I am writing this post on a MacBook Pro, and at some point am likely to check to see if people made any comments about it on my iPhone. Maybe tonight I'll make some final edits on my iPad. It's clear that Jobs has had a direct impact on my life, which is why his death Wednesday made me very sad.
And yet, Amidst all the hagiography that has followed his death there have been some discordant notes. On Thursday, listening to KQED Forum, I rediscovered how he would often berate and humiliate people to get them to do what he wished. And the SF Chronicle's obituary noted how he had conned Steve Wozniak out of money that was rightfully Wozniak's in the early years of Apple. Nobody is perfect, of course. But the shortcomings of Jobs were out of scale to those of many others; the same was true of his genius.

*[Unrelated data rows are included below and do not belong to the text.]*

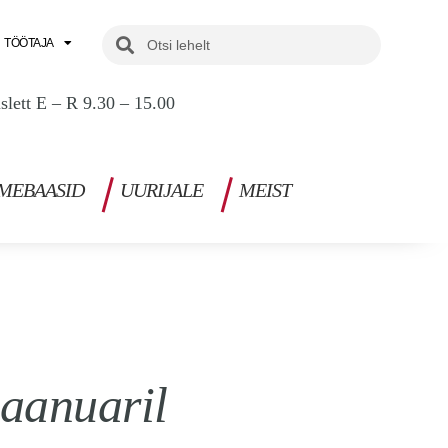
Search
Search
TÖÖTAJA
uslett E – R 9.30 – 15.00
MEBAASID
UURIJALE
MEIST
jaanuaril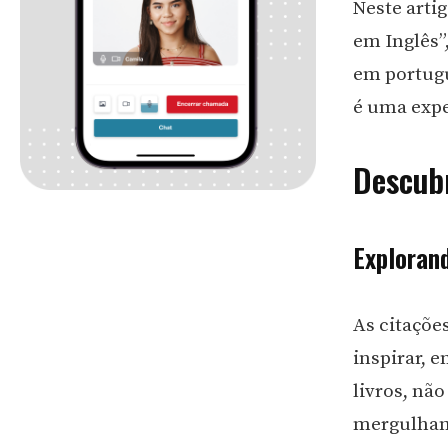
Neste arti
em Inglês
em portugu
é uma expe
Descub
Exploran
As citaçõe
inspirar, e
livros, nã
mergulhamo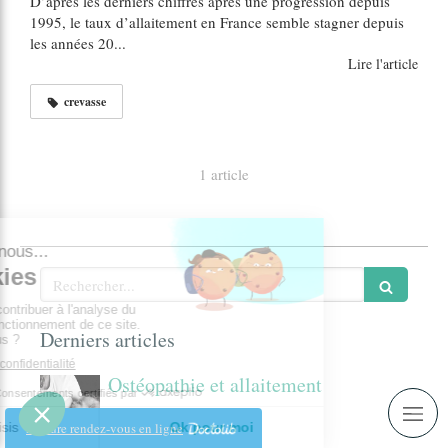
D’après les derniers chiffres après une progression depuis
1995, le taux d’allaitement en France semble stagner depuis
les années 20...
Lire l'article
crevasse
1 article
Rechercher
Derniers articles
Ostéopathie et allaitement
Prendre rendez-vous en ligne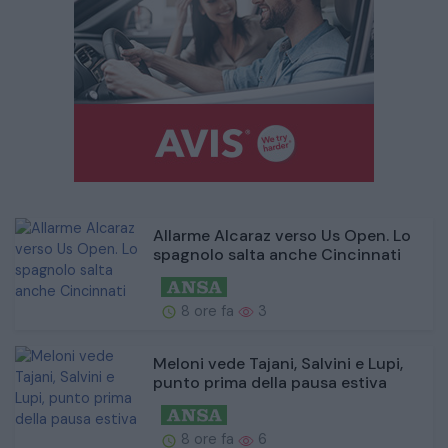
Allarme Alcaraz verso Us Open. Lo
spagnolo salta anche Cincinnati
8 ore fa
3
Meloni vede Tajani, Salvini e Lupi,
punto prima della pausa estiva
8 ore fa
6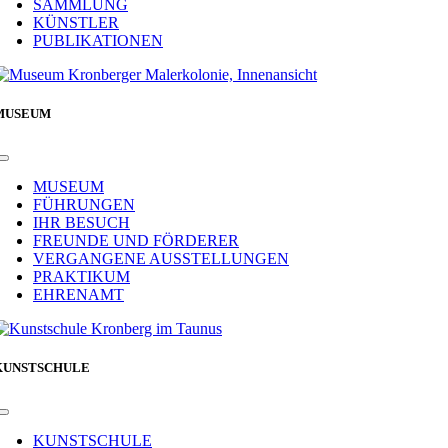
SAMMLUNG
KÜNSTLER
PUBLIKATIONEN
MUSEUM
Toggle
Navigation
MUSEUM
FÜHRUNGEN
IHR BESUCH
FREUNDE UND FÖRDERER
VERGANGENE AUSSTELLUNGEN
PRAKTIKUM
EHRENAMT
KUNSTSCHULE
Toggle
Navigation
KUNSTSCHULE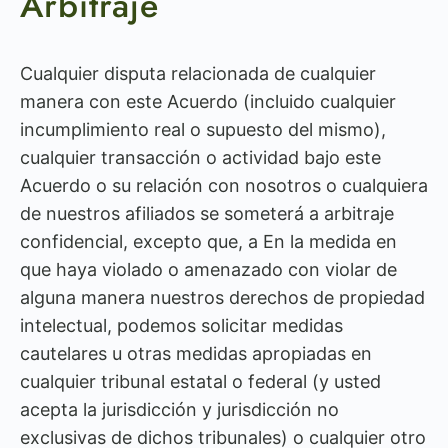
Arbitraje
Cualquier disputa relacionada de cualquier
manera con este Acuerdo (incluido cualquier
incumplimiento real o supuesto del mismo),
cualquier transacción o actividad bajo este
Acuerdo o su relación con nosotros o cualquiera
de nuestros afiliados se someterá a arbitraje
confidencial, excepto que, a En la medida en
que haya violado o amenazado con violar de
alguna manera nuestros derechos de propiedad
intelectual, podemos solicitar medidas
cautelares u otras medidas apropiadas en
cualquier tribunal estatal o federal (y usted
acepta la jurisdicción y jurisdicción no
exclusivas de dichos tribunales) o cualquier otro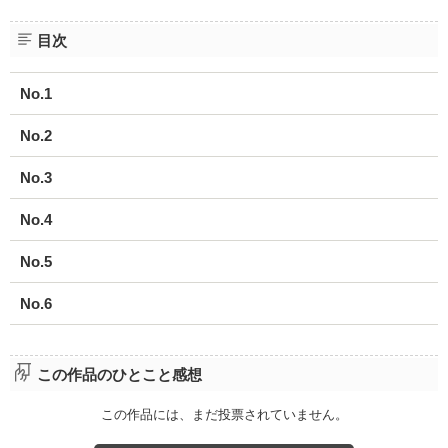
目次
No.1
No.2
No.3
No.4
No.5
No.6
この作品のひとこと感想
この作品には、まだ投票されていません。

Mike Daisey and Andy Crouch have offered two of the more thoughtful assessments of Jobs in recent days. Daisey points out that Jobs and Wozniak originally conceived of Apple as an anarchic and freeing company, but that over time Apple code and policies became very closely guarded secrets. Daisey: "Today there is no tech company that looks more like Big Brother from Apple's iconic 1984 commercial than Apple itself." Daisey argues that the young Steve Jobs would not recognize or agree with how his older self conducted business. Sure enough. But that's true for all of us.
Crouch claims that Jobs was a "secular prophet." He finds coldness, not wisdom, in Jobs's oft-repeated assertion that death is "life's change agent." Compared to a leader like Martin Luther King Jr, who utilized his megaphone to seek a better world, Jobs was a salesman offering seductive but empty techno-balms for all our problems.
That's a serious charge, and to my mind an unfair one. Martin Luther King was a minister, whose oratory was explictly and proudly grounded in Christian theology. Steve Jobs was a tech company CEO, full stop, who never portrayed himself as a spiritual leader. If you search the app store for "Bible," you will find dozens of apps. The platform Jobs built is spiritually neutral, not anti-religion.
If we put too much faith in technology to solve our problems, we should not blame Jobs. He never asked us to do that; all he did was make and sell beautiful toys.
He was a great businessman. We all stood in line to give away our money. We are happy to pay $100 more 16GB more (that likely cost them pennies). We should leave it at that and not attribute larger than life attributes to him.
Business of Business is Business and there is absolutely nothing wrong with that.